Veretout l’agente: “Giuntoli vuole prenderlo da due anni ma la pandemia non ha creato i presupposti economici”

A Radio Marte nel corso della trasmissione “Si gonfia la rete” di Raffaele Auriemma è intervenuto Mario Giuffredi, agente tra gli altri di Veretout.
“Veretout? Jordan i gol li ha sempre fatti, anche nella prima stagione alla Fiorentina ne segnò 7-8, fare gol è nelle sue corde da sempre. Quando Fonseca lo mette più avanzato diventa persino letale. Noi abbiamo fatto una scommessa, mi ha detto che vuole fare tra i 15 e i 18 gol in campionato. Credo che oggi sia uno dei centrocampisti più moderni e completi a livello internazionale. Sta raggiungendo una maturità e standard di prestazioni molto elevati. Sono stato martedì scorso a Roma per conoscere Pinto e abbiamo affrontato anche il discorso di Jordan.
Napoli? Giuntoli sono due anni che vuole prenderlo, purtroppo quest’estate non ci sono stati i presupposti economici per la pandemia. Al Napoli non posso rimproverare niente, se avesse venduto Koulibaly avrebbe investito su Jordan ma la pandemia ha fatto saltare i piani a tutti. Era il giocatore ideale per Gattuso, la priorità per lui e per Giuntoli. Poi è successo quello che è successo ma pazienza, più di questo il Napoli non poteva fare. Quando era a Firenze magari era più facile prenderlo ma chi era alla guida tecnica magari non l’ha voluto.
Napoli? A volte inconsciamente non riesci a fare ciò che vuoi fare. Spesso non si capisce che il momento è particolare. Questa settimana mercoledì si va a Granada, poi si gioca giovedì, venerdì si torna, sabato si parte per Bergamo e poi si gioca lì. Quando in una settimana devi prendere aerei e stare in viaggio continuamente quando ti alleni? Quando stanchi il cervello? Mai. Non è facile dare costanza nelle prestazioni. Adesso il Milan per esempio sta calando. L’Inter a febbraio è fuori da tutte le altre competizioni, anche la Lazio ha avuto grossi problemi prima così come la Juventus.

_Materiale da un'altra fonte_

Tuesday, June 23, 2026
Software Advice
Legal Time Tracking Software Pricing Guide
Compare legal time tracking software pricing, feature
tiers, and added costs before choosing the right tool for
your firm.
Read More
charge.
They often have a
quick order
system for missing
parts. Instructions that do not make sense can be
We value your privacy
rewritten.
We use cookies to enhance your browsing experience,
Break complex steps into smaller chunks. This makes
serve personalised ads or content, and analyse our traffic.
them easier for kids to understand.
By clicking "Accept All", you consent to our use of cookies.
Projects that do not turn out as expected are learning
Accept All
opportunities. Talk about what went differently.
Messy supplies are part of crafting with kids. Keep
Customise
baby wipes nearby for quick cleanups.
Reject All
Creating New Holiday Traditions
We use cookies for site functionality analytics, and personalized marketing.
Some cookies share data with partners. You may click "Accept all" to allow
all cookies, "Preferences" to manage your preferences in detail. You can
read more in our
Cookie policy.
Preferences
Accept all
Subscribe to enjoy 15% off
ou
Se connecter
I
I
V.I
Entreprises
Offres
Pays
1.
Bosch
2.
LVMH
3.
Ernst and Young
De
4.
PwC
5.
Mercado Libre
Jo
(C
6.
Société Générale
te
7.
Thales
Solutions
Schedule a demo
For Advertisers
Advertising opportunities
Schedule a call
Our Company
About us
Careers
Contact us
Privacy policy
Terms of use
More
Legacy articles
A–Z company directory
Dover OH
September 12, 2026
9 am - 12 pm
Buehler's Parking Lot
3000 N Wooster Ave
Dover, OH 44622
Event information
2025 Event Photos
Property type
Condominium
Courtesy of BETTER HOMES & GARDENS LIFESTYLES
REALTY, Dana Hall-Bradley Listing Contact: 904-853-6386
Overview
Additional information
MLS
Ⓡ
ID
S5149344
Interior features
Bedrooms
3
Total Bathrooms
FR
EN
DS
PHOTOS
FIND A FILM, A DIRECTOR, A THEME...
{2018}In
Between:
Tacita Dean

Giuntoli? Lui dice che questo campionato lo vincerà chi ha più calma e sa gestire meglio le sconfitte. Nella classifica attuale se il Napoli vince il recupero è a 7 punti dall’Inter. Scudetto? Lo dice Lippi e magari non succede niente, se lo dicessi io sarei pazzo. Quando il Napoli va male soffro, i problemi non sono passati. Ma mancano 17 partite, ci sono gli scontri diretti, ci saranno cali di altri e anche recuperi dei calciatori azzurri. Nel primo tempo contro la Juventus il Napoli mi è piaciuto tantissimo anche perché Osimhen dà la possibilità di giocare in profondità. Perciò con Mertens, Koulibaly, Manolas, Demme…
Hysaj ce la fa per giovedì? No, credo ne abbia per due settimane. A fine stagione il suo capitolo sarà chiuso, fino a fine stagione dimostrerà di essere un professionista. Gli va fatto un plauso a lui come a Maksimovic, sono a scadenza e stanno dando l’anima per il Napoli. Incredibile cosa debba gestire Gattuso, si tratta di sopravvivere. Questo va capito. Di Lorenzo? Adesso deve stringere i tempi, poi rientreranno Hysaj e Ghoulam e potrà rifiatare. Lui è abituato alla continuità, poi sicuramente i giocatri a volte hanno bisogno di riposarsi. Faraoni al Napoli? Non lo so, se non sappiamo cosa succederà dal punto di vista della guida tecnica non si può programmare il mercato. Magari con Juric può essere di moda e con un altro allenatore no. Situazione prematura”.